Ter o jardim sempre florido é o objetivo de quase toda a gente que jardina — e raramente é fácil o ano inteiro. Mas na primavera as coisas simplificam-se. Há uma abundância de plantas disponíveis para todos os tipos de espaço e exposição solar, e algumas delas são tão resistentes que é quase difícil correr mal.
Aqui ficam catorze sugestões, das mais clássicas às menos conhecidas.
Aromáticas que perfumam e decoram
A alfazema (Lavandula angustifolia) é uma das escolhas mais seguras para a primavera. Mediterrânica, resistente e perfumada, floresce da primavera ao verão e gosta de sol pleno e solo bem drenado. Para fazer um maciço com impacto visual, planta pelo menos quatro exemplares por metro quadrado. Uma poda depois da floração ajuda-a a renovar para o ano seguinte.
A sálvia (Salvia nemorosa) é outra aromática que vale a pena ter. Flores em tons de azul, rosa ou roxo, tolerância à falta de água e um porte compacto que fica bem em bordaduras e maciços. Planta os exemplares a cerca de 40 cm de distância entre si.
Plantas silvestres que merecem mais atenção
Nem é preciso ir longe para encontrar flores bonitas. Os alfinetes (Centranthus ruber), também conhecidos como valeriana-de-jardim, crescem espontaneamente em muitas zonas de Portugal e têm flores encarnadas ou brancas que duram toda a primavera. Não são exigentes em solo, preferem sol direto e precisam de pouquíssima manutenção.

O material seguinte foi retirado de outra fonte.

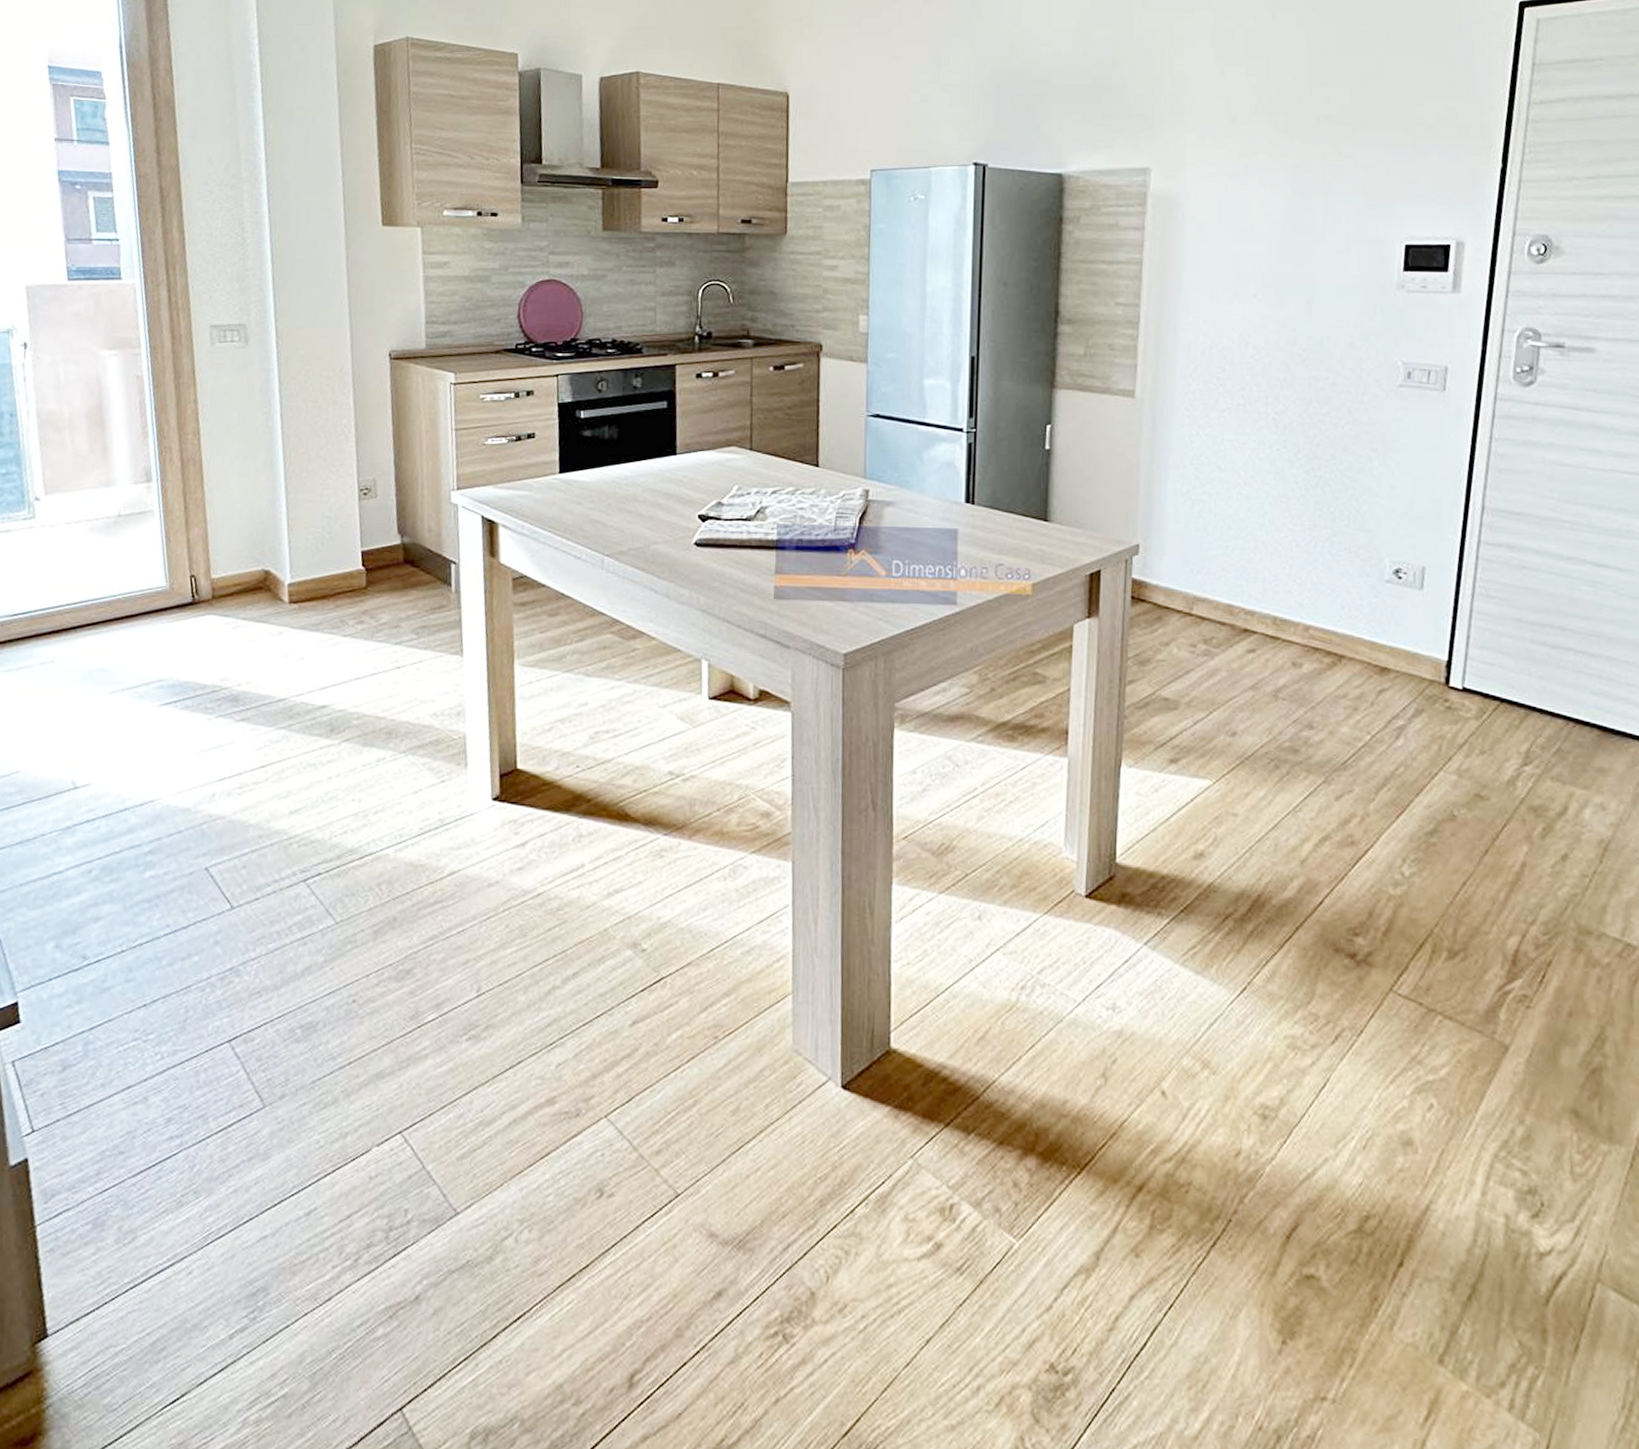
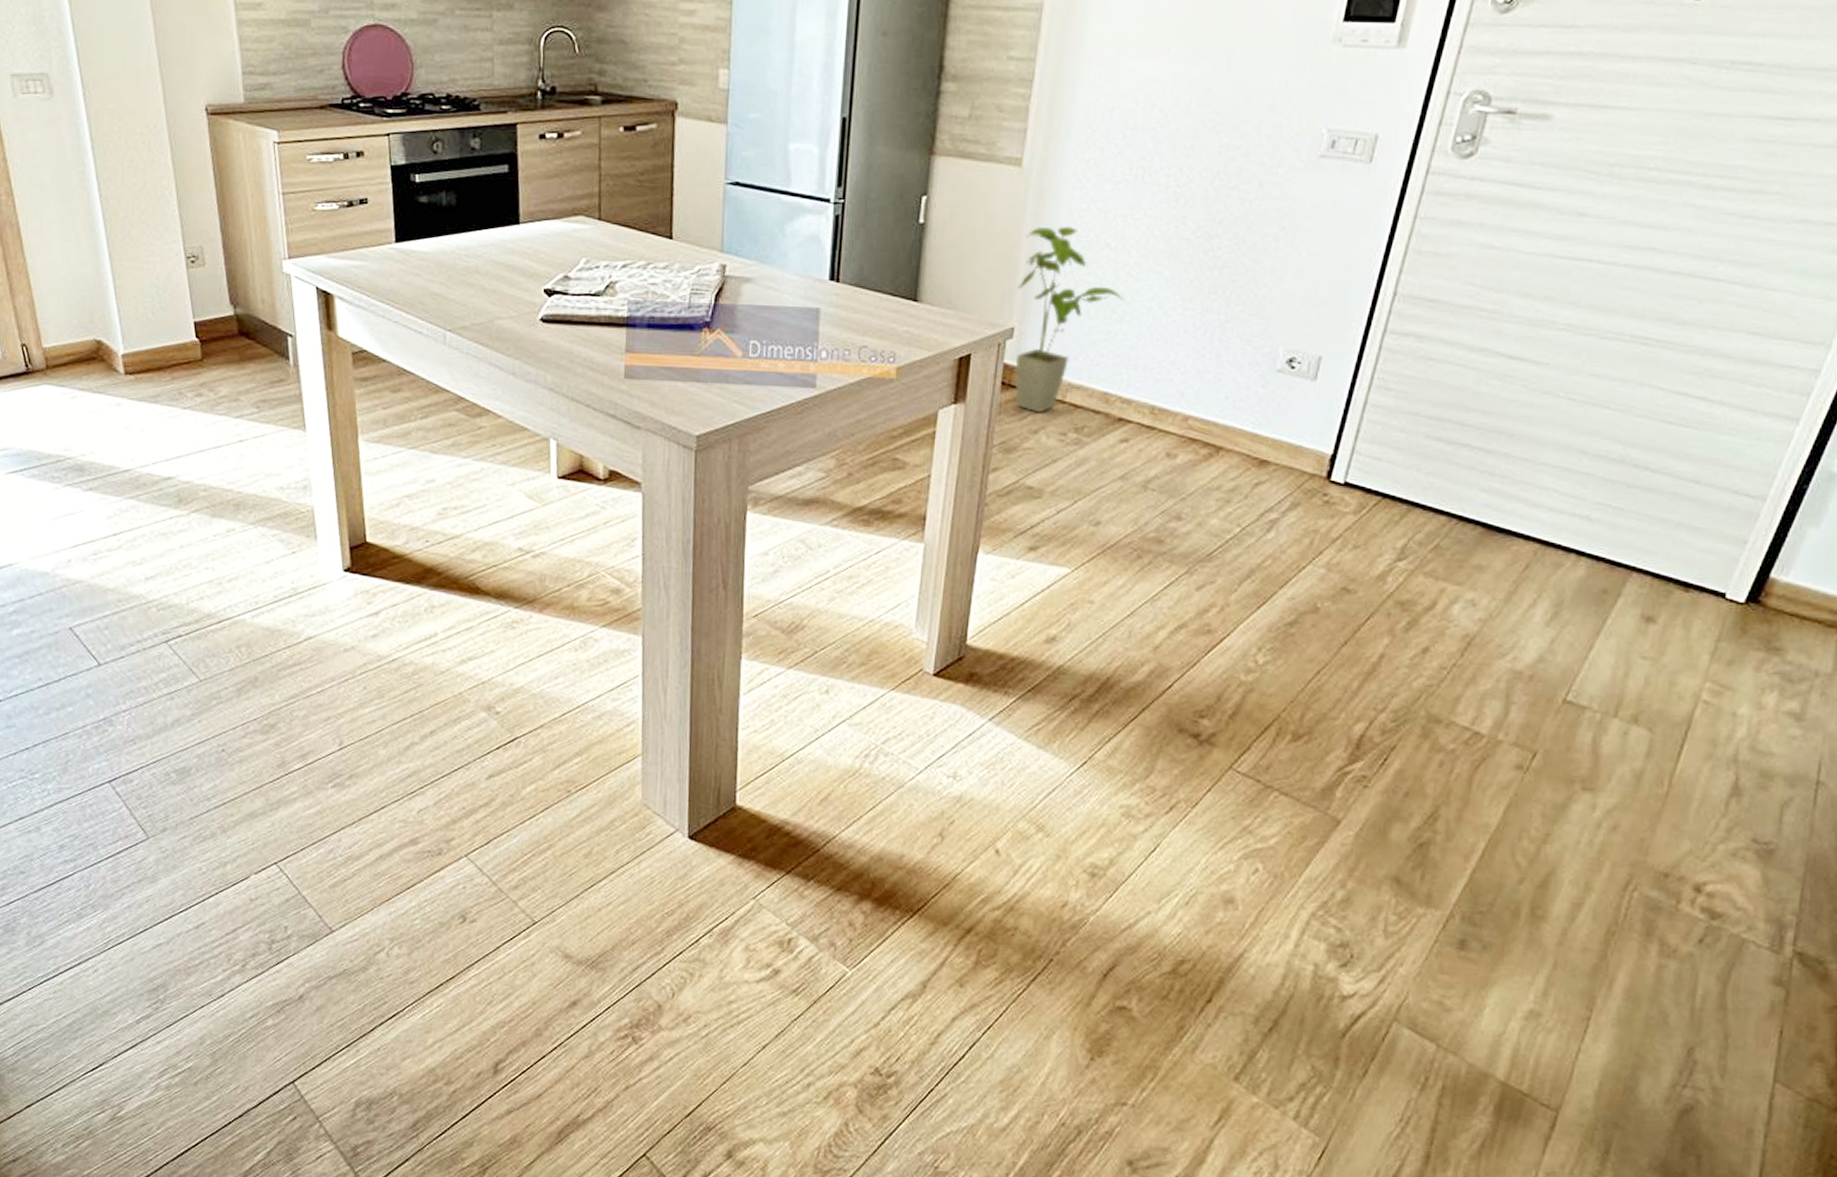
house plant: none [1139,450,1239,626] -> present [1014,226,1125,413]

A silene (Silene dioica) tem uma floração delicada e prolongada, adapta-se a qualquer solo bem drenado e fica bem tanto em jardim como em vasos. A cebola-albarrã (Scilla peruviana) é outra bolbosa nativa que aparece cada vez mais em jardins — as flores roxo-azuladas duram toda a primavera e verão, e a planta precisa de pouquíssimos cuidados.
Cor e textura para canteiros e floreiras
As bocas-de-lobo (Antirrhinum majus) são uma presença clássica nos jardins portugueses, com flores muito coloridas que ficam especialmente bem em bordaduras e vasos. Podes comprá-las já crescidas num viveiro ou fazer sementeiras em casa. Gostam de sol direto e toleram bem o frio.
O goivo (Matthiola incana) encanta pelo perfume intenso e pelas flores em tons pastel. Não costuma ultrapassar os 45 cm de altura e adapta-se bem a canteiros, vasos ou floreiras em sol ou meia-sombra.
As campânulas (Campanula persicifolia) trazem um toque mais romântico com flores em lilás, azul, branco ou rosa. Preferem zonas mais frescas e sombreadas — são uma boa solução para os cantos do jardim com menos luz direta.
Para quem quer algo menos habitual
A andrómeda (Pieris japonica) é um arbusto de folha perene cuja folhagem muda de tonalidade ao longo do ano — do avermelhado ao laranja e rosa-pálido até ao verde-escuro. As flores, brancas ou cor-de-rosa consoante a variedade, duram toda a primavera. Prefere solos ligeiramente ácidos e não é exigente em fertilização.
A sálvia-russa (Perovskia ‘Blue Spire’) tem folhagem prateada e floração azulada intensa. Adora solos secos e pedregosos, o que a torna uma boa opção para quem quer resultado com pouca manutenção.
A astilbe resolve o problema dos cantos em meia-sombra com plumeiros coloridos em tons de rosa, branco e roxo que florescem do final da primavera até ao outono.
A ervilha-de-cheiro (Lathyrus odoratus) sobe por treliças e gradeamentos com flores perfumadas e alegres — semeia-se no final do inverno e floresce até ao verão.
O milefólio (Achillea tomentosa) é resistente à seca e floresce em amarelo com quase nenhuma intervenção.
O girassol fecha a lista com a presença inconfundível — anual, vigoroso e impossível de ignorar.
Uma dica para manter cor o ano inteiro
Combina plantas de floração precoce com outras de floração mais tardia. Quando umas terminam o ciclo, as outras entram — e o jardim nunca fica completamente sem cor.
Antes de plantar, observa a exposição solar de cada zona e escolhe as espécies que se adaptam a essas condições. É mais eficaz do que tentar adaptar as condições às plantas.